Nasceva il 18 luglio di cento anni fa, in un piccolo villaggio del Sudafrica, Rolihlahla Mandela, poi “ribattezzato” Nelson nella scuola segregazionista. Chiamato affettuosamente “Madiba”, il nome datogli all’interno del clan al quale apparteneva, Mandela è stato il padre del Sudafrica liberato dalle atrocità di 43 anni di Apartheid e l’uomo-simbolo, in tutto il mondo, della lotta contro il razzismo e la segregazione razziale. Morì il 5 dicembre 2013, a 95 anni.
A rendere omaggio al grande leader anche l’ex presidente USA Barack Obama, che ha partecipato in SudAfrica alla grande manifestazione dedicata ad uno degli uomini che hanno cambiato la storia dell’umanità.
“Credete nei fatti”: con un appello al realismo, interpretato da molti come una critica al suo successore, Donald Trump, e’ tornato sulla scena Barack Obama. Il suo è stato un appello al cambiamento, alla speranza, alla tolleranza, all’uguaglianza e all’inclusione, auspicando la tutela dei valori lasciati in eredità da Mandela e la difesa della democrazia. Pur senza mai citare Trump, il suo riferimento è apparso chiaro: “Senza i fatti non c’è alcuna base per la collaborazione. Se io dico che questo è un podio e voi dite che è un elefante sarà difficile per noi collaborare”.
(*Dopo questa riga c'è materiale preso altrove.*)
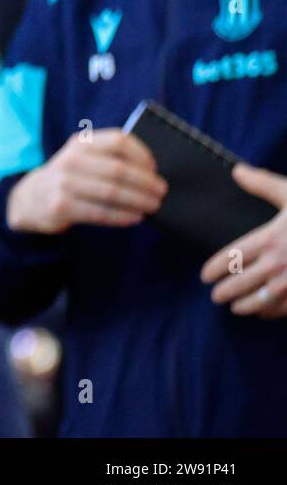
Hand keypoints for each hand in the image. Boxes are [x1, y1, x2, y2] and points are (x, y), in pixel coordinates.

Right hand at [7, 128, 166, 234]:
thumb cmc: (70, 177)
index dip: (141, 154)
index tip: (154, 168)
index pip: (118, 141)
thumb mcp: (82, 158)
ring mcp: (64, 183)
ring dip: (138, 201)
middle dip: (145, 182)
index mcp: (81, 143)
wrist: (32, 197)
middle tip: (161, 192)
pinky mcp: (61, 206)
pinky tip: (135, 217)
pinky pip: (100, 212)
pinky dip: (122, 216)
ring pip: (112, 193)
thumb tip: (151, 174)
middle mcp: (71, 160)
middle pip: (118, 170)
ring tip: (153, 206)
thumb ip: (109, 158)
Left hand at [200, 164, 286, 317]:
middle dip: (225, 292)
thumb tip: (237, 171)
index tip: (205, 276)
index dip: (215, 269)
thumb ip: (264, 184)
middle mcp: (279, 263)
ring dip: (244, 306)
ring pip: (260, 301)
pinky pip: (285, 309)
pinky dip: (271, 313)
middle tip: (215, 296)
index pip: (232, 258)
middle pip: (241, 283)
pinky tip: (264, 313)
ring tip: (235, 307)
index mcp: (270, 238)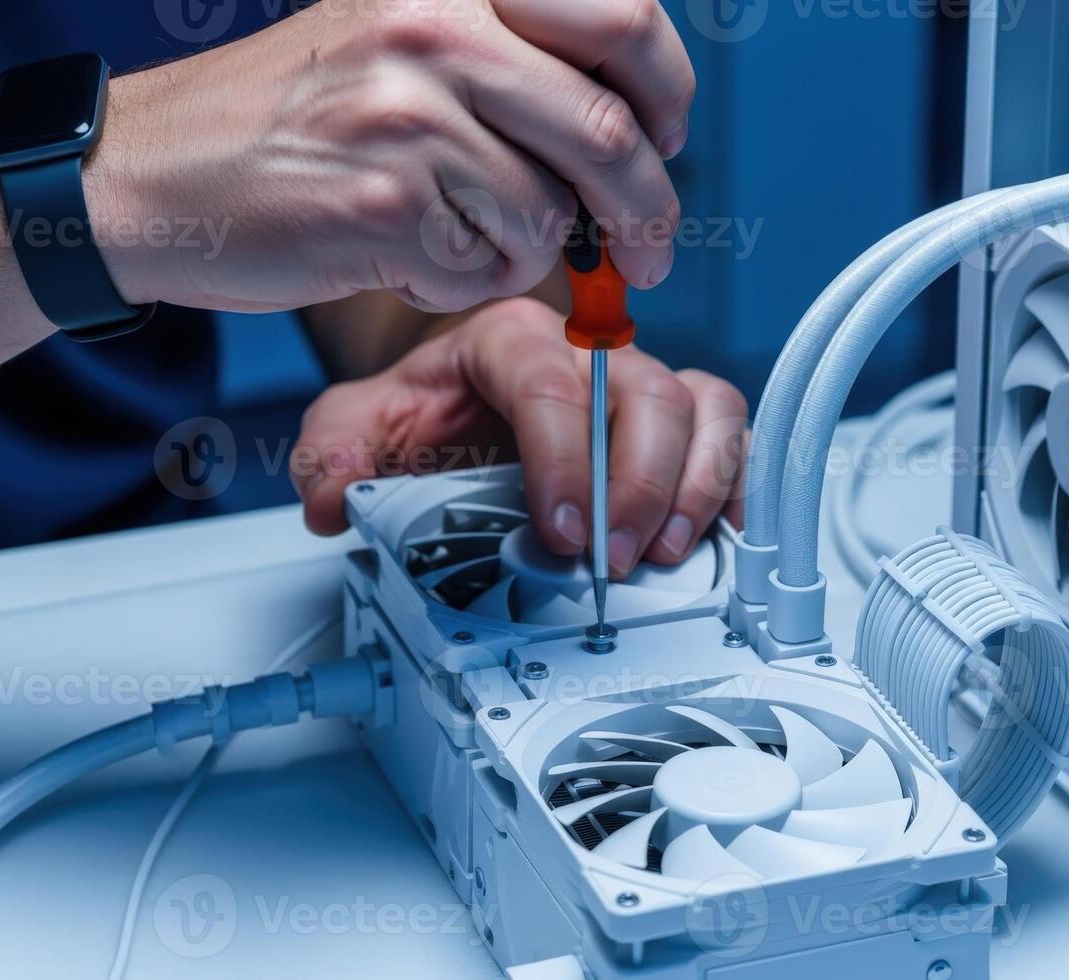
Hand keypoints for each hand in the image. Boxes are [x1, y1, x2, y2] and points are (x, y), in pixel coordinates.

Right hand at [90, 0, 692, 314]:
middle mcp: (436, 25)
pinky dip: (464, 280)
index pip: (625, 18)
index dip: (667, 94)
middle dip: (648, 211)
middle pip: (610, 131)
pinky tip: (402, 251)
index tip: (664, 139)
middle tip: (649, 251)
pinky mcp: (386, 201)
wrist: (150, 175)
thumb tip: (638, 128)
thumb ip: (512, 58)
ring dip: (525, 251)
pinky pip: (487, 267)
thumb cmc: (287, 117)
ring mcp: (409, 113)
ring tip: (452, 234)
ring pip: (549, 216)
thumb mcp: (399, 35)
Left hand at [293, 298, 747, 576]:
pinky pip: (730, 430)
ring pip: (701, 406)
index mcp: (511, 340)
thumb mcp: (358, 431)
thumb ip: (334, 457)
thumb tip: (334, 499)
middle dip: (638, 486)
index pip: (552, 386)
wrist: (453, 416)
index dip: (565, 459)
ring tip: (667, 551)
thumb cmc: (423, 421)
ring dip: (694, 485)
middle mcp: (587, 353)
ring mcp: (640, 383)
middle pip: (645, 395)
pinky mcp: (677, 422)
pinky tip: (721, 531)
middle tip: (614, 560)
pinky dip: (734, 478)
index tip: (560, 531)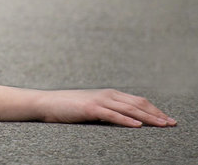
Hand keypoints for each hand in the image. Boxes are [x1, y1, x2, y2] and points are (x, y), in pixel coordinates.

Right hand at [40, 89, 176, 126]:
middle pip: (138, 104)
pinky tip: (137, 125)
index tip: (167, 118)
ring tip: (162, 125)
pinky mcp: (90, 108)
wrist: (47, 103)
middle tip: (172, 123)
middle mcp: (107, 94)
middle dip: (157, 114)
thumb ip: (109, 110)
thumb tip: (127, 119)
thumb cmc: (69, 107)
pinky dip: (127, 120)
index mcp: (109, 93)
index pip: (138, 101)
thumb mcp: (93, 107)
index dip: (155, 109)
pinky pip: (113, 115)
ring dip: (148, 117)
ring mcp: (99, 100)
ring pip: (130, 109)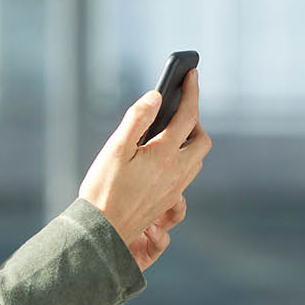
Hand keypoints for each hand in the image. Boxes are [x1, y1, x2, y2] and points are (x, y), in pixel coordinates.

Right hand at [80, 68, 211, 271]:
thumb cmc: (103, 189)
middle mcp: (177, 172)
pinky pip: (187, 175)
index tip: (192, 74)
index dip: (191, 91)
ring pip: (197, 159)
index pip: (188, 115)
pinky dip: (184, 159)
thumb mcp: (115, 148)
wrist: (102, 231)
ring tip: (170, 132)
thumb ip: (137, 119)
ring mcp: (175, 189)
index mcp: (165, 154)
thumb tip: (156, 96)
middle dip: (195, 120)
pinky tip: (163, 160)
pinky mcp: (168, 202)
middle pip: (202, 140)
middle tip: (177, 110)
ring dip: (191, 141)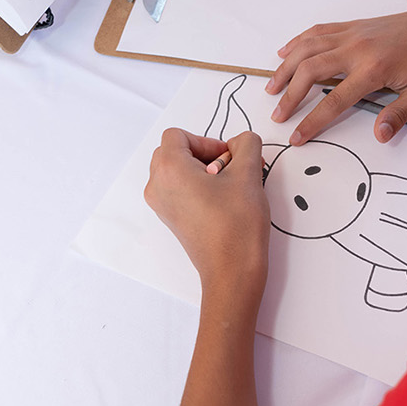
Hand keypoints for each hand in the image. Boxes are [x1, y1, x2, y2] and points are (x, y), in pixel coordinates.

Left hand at [145, 129, 269, 291]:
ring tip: (227, 187)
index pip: (178, 135)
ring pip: (176, 170)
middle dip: (204, 154)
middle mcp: (158, 186)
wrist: (232, 270)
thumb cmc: (236, 225)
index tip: (227, 158)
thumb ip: (247, 144)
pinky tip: (221, 200)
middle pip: (174, 151)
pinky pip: (178, 189)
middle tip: (229, 169)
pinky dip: (197, 186)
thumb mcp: (248, 174)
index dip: (206, 141)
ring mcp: (161, 204)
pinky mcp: (171, 218)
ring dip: (202, 170)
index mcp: (169, 169)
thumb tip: (240, 142)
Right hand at [266, 13, 406, 144]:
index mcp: (374, 70)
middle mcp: (357, 49)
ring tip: (272, 86)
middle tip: (278, 114)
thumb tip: (380, 135)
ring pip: (308, 48)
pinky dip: (298, 42)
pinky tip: (285, 52)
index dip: (312, 121)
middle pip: (311, 71)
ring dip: (286, 67)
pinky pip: (318, 31)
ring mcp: (353, 34)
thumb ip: (400, 114)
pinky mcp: (354, 25)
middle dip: (290, 95)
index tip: (296, 136)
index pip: (334, 101)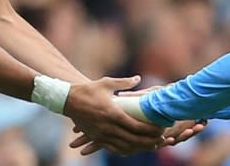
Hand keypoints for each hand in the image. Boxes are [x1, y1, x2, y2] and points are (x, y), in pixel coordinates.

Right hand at [70, 94, 207, 153]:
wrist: (67, 101)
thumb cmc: (88, 90)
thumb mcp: (107, 83)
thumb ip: (124, 83)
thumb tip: (139, 78)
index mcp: (113, 113)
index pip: (136, 126)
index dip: (150, 131)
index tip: (160, 130)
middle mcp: (108, 127)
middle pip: (133, 140)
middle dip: (149, 142)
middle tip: (161, 141)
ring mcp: (101, 134)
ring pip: (124, 146)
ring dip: (139, 148)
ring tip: (151, 147)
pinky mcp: (96, 137)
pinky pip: (112, 148)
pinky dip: (125, 150)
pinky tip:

“C’è una politica della paura e del rancore” In un discorso fortemente politico, valutato come l’espressione più alta del suo impegno da quando ha lasciato la Casa Bianca, un anno e mezzo fa, Obama ha parlato di “tempi strani e incerti”. Ha aperto il suo discorso affermando: “Le notizie ogni giorno ci portano titoli da capogiro e inquietanti”. ha usato parole dure contro i leader che spingono “una politica della paura, del rancore, del trinceramento” e che si muovono “a una velocità inimmaginabile qualche anno fa”.